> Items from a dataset
————
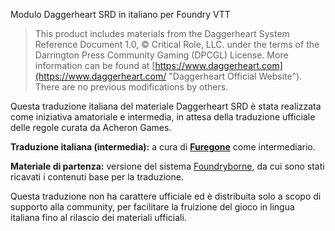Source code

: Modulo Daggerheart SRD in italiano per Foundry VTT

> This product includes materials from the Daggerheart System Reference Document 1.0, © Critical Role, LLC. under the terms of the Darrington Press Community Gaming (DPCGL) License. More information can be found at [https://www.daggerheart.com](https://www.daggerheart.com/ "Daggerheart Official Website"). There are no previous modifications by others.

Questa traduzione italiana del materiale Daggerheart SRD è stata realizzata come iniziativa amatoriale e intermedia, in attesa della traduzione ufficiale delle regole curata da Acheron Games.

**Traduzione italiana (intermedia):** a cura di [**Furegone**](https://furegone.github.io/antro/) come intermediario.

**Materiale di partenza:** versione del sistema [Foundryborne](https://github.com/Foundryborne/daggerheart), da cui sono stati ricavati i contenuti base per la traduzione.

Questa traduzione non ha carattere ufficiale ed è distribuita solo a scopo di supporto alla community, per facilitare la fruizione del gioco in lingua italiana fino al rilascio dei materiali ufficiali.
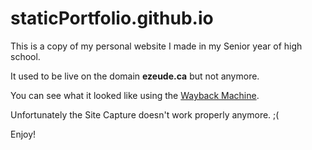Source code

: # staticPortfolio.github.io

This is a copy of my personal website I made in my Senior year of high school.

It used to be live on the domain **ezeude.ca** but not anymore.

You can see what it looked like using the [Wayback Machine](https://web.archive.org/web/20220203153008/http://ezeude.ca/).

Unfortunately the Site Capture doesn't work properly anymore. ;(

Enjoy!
————
> What this task involves
Write the entries above out again exactly, but not the pictures.

> Answer area
Source code

: Modulo Daggerheart SRD in italiano per Foundry VTT

> This product includes materials from the Daggerheart System Reference Document 1.0, © Critical Role, LLC. under the terms of the Darrington Press Community Gaming (DPCGL) License. More information can be found at [https://www.daggerheart.com](https://www.daggerheart.com/ "Daggerheart Official Website"). There are no previous modifications by others.

Questa traduzione italiana del materiale Daggerheart SRD è stata realizzata come iniziativa amatoriale e intermedia, in attesa della traduzione ufficiale delle regole curata da Acheron Games.

**Traduzione italiana (intermedia):** a cura di [**Furegone**](https://furegone.github.io/antro/) come intermediario.

**Materiale di partenza:** versione del sistema [Foundryborne](https://github.com/Foundryborne/daggerheart), da cui sono stati ricavati i contenuti base per la traduzione.

Questa traduzione non ha carattere ufficiale ed è distribuita solo a scopo di supporto alla community, per facilitare la fruizione del gioco in lingua italiana fino al rilascio dei materiali ufficiali.
Source code

: # staticPortfolio.github.io

This is a copy of my personal website I made in my Senior year of high school.

It used to be live on the domain **ezeude.ca** but not anymore.

You can see what it looked like using the [Wayback Machine](https://web.archive.org/web/20220203153008/http://ezeude.ca/).

Unfortunately the Site Capture doesn't work properly anymore. ;(

Enjoy!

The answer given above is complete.